SHORT TASK:
Edit the rows below so that each "white backdrop" becomes "white background", leaving every other word unchanged. Omit the pictures from your version.
------ DATA FOR THE TASK
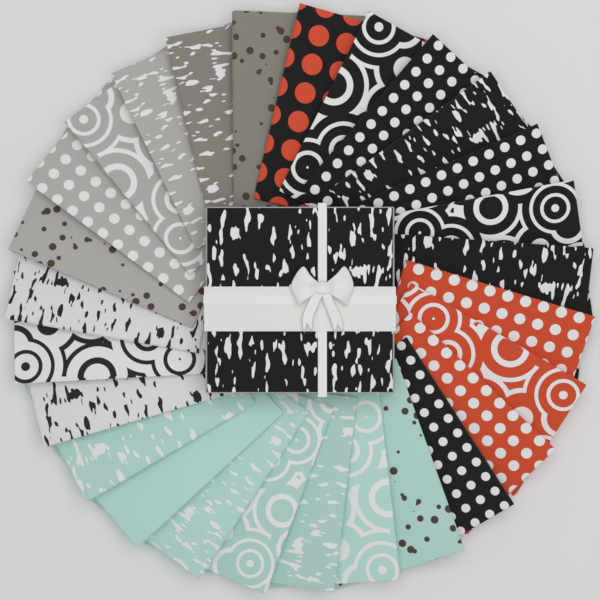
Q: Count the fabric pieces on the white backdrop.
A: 27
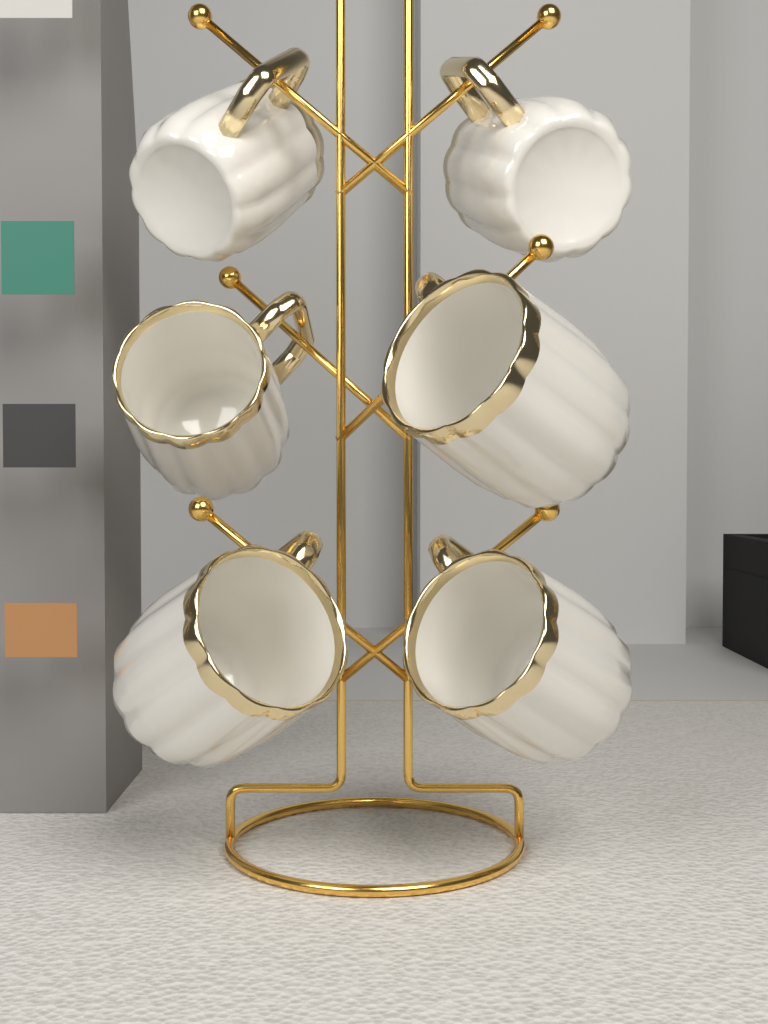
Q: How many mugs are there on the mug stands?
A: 6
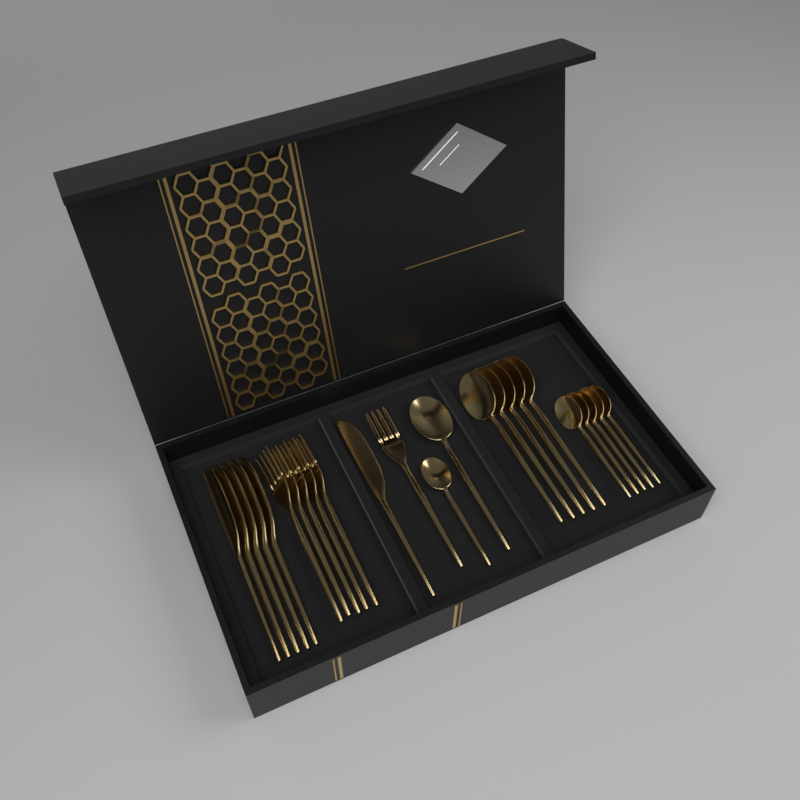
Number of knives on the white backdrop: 6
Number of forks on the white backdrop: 6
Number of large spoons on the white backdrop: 6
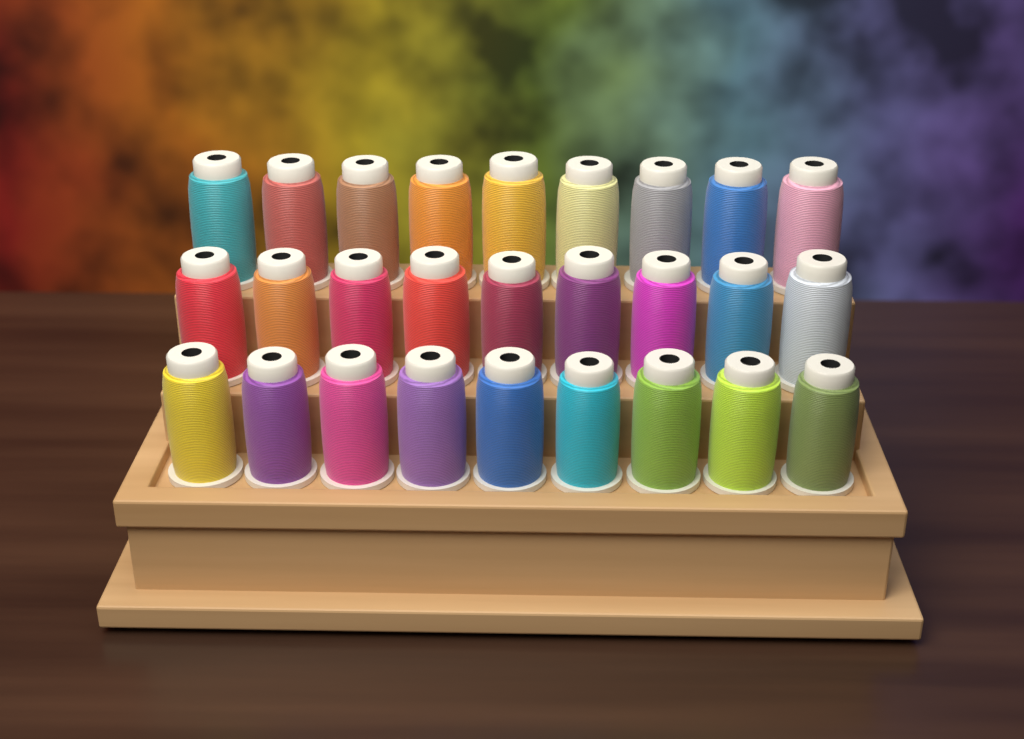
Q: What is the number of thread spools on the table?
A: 27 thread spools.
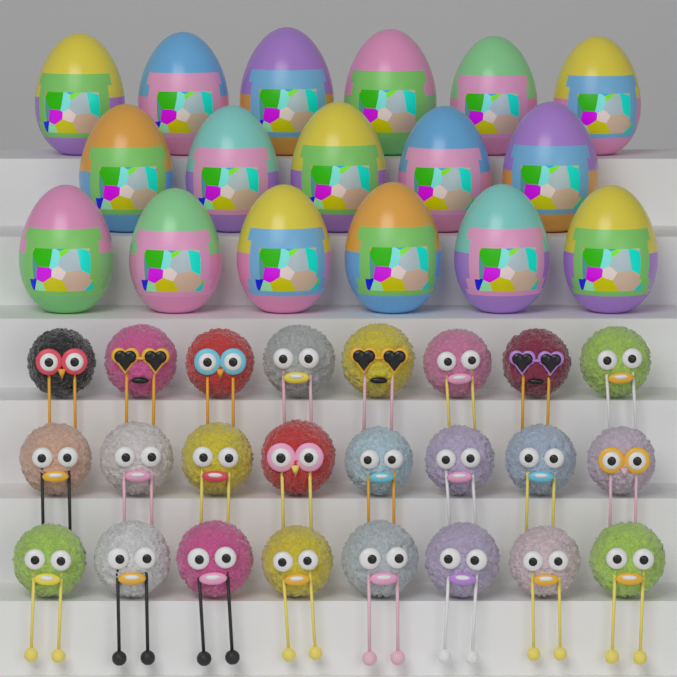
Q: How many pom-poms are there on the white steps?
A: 24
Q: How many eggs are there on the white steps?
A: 17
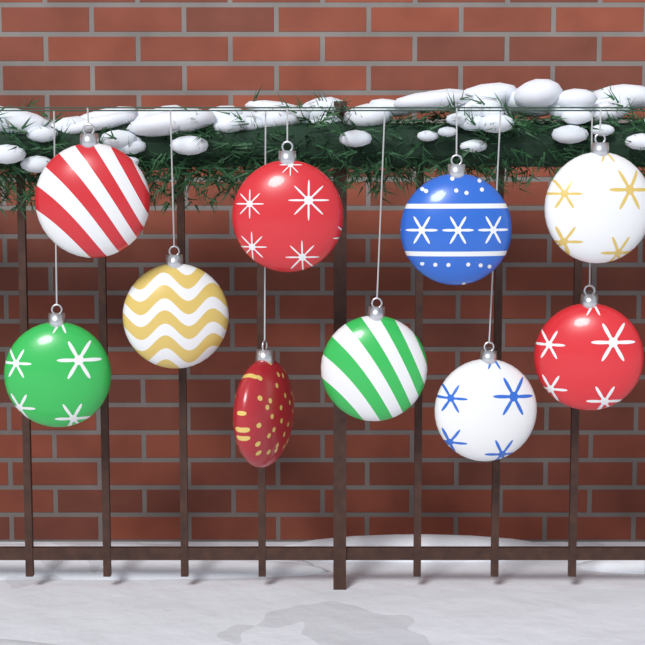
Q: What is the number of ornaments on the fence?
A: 10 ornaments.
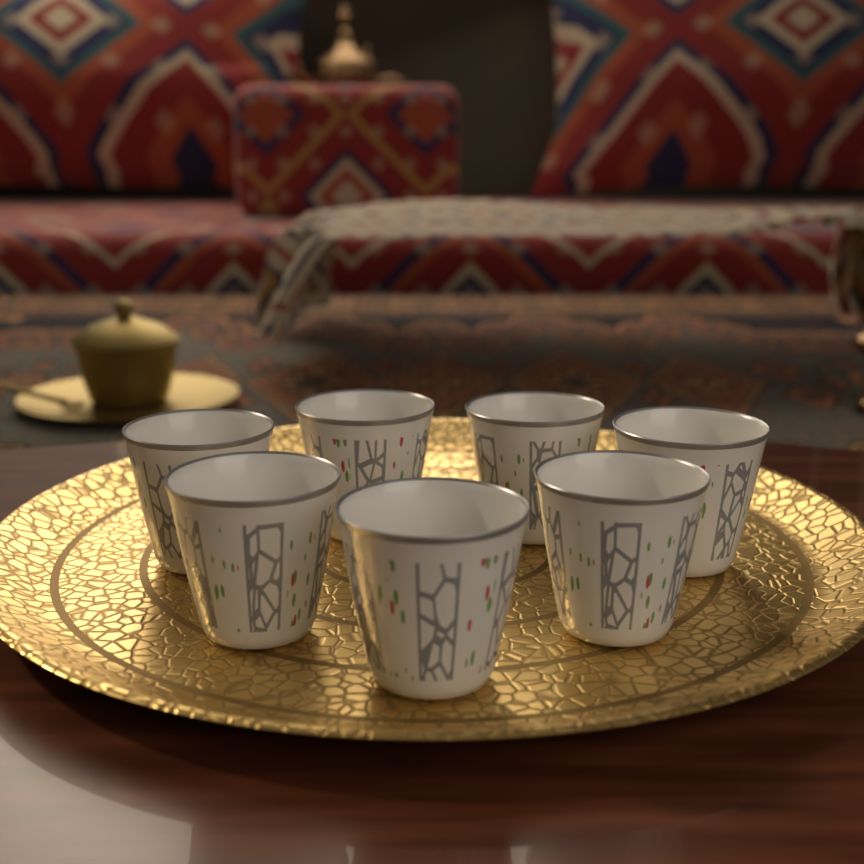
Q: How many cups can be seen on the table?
------------
WORKED SOLUTION:
Q: Count the fabric pieces on the white background.
A: 27
Q: How many mugs are there on the mug stands?
A: 6
Number of knives on the white background: 6
Number of forks on the white background: 6
Number of large spoons on the white background: 6
Q: What is the number of thread spools on the table?
A: 27 thread spools.
Q: How many pom-poms are there on the white steps?
A: 24
Q: How many eggs are there on the white steps?
A: 17
Q: What is the number of ornaments on the fence?
A: 10 ornaments.
Q: How many cups can be seen on the table?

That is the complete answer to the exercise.